Currents evoked by brief and prolonged calcium transients. The model consists of calcium diffusion and reaction partners as in Figure 6, but with addition of high-threshold (CaV2) and low-threshold (CaV1.3) calcium currents and SK and sAHP currents triggered by binding of calcium to the SK and slow RP sites, respectively. A, After a brief pulse approximating an action potential, the high level of calcium binding to the high-affinity RP in the outermost shell produces a selective activation of SK current (compare with Fig. 6E). B, Activation curve obtained for the slow AHP after 1 s depolarizing steps. Measurement at 400 ms after offset of voltage pulse yields an activation curve like that seen for sAHP current in cholinergic interneurons.

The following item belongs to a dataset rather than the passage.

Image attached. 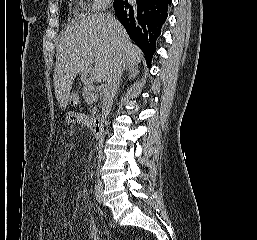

In response to an impulse of calcium influx, the three-reaction partner equations yield a cascade of changes in calcium binding to each partner, determined by RP concentrations, on and off rates, diffusion coefficients, and calcium pump rate and affinity. For a wide range of values of these parameters, the sequence is qualitatively similar. Free calcium drops nearly to baseline levels almost immediately, as it binds to reaction partners in the outermost shell in proportion to their concentrations and on rates. At this time, the off rates (and so the affinities) of calcium binding sites are unimportant. Immediately afterward, calcium is redistributed from the fast but low-affinity fixed reaction partner to the fast but higher-affinity mobile one, and within a few milliseconds most calcium is bound to the high-affinity fast mobile RP. Initially, almost all calcium-bound fast high-affinity mobile RP is located in the shell immediately under the membrane, resulting in a high level of SK binding, but this decays rapidly by diffusion of the calcium-bound mobile RP. The decay of overall calcium binding to the fast mobile RP (which includes the decay of calcium binding to the calcium indicator) occurs mostly by transfer of calcium to the slow mobile RP. This step is slow compared with the diffusion of the fast RP, so the mobility of the slow high-affinity RP makes almost no contribution to the spatial redistribution of calcium, and binding to this RP is spatially uniform during the transient. If this binding site were made to be immobile, it would not alter the results. Ultimately, calcium binding is distributed among all the reaction partners according to their concentrations and affinities, and they decay at a shared rate, determined by the total calcium buffer load and the pump rate.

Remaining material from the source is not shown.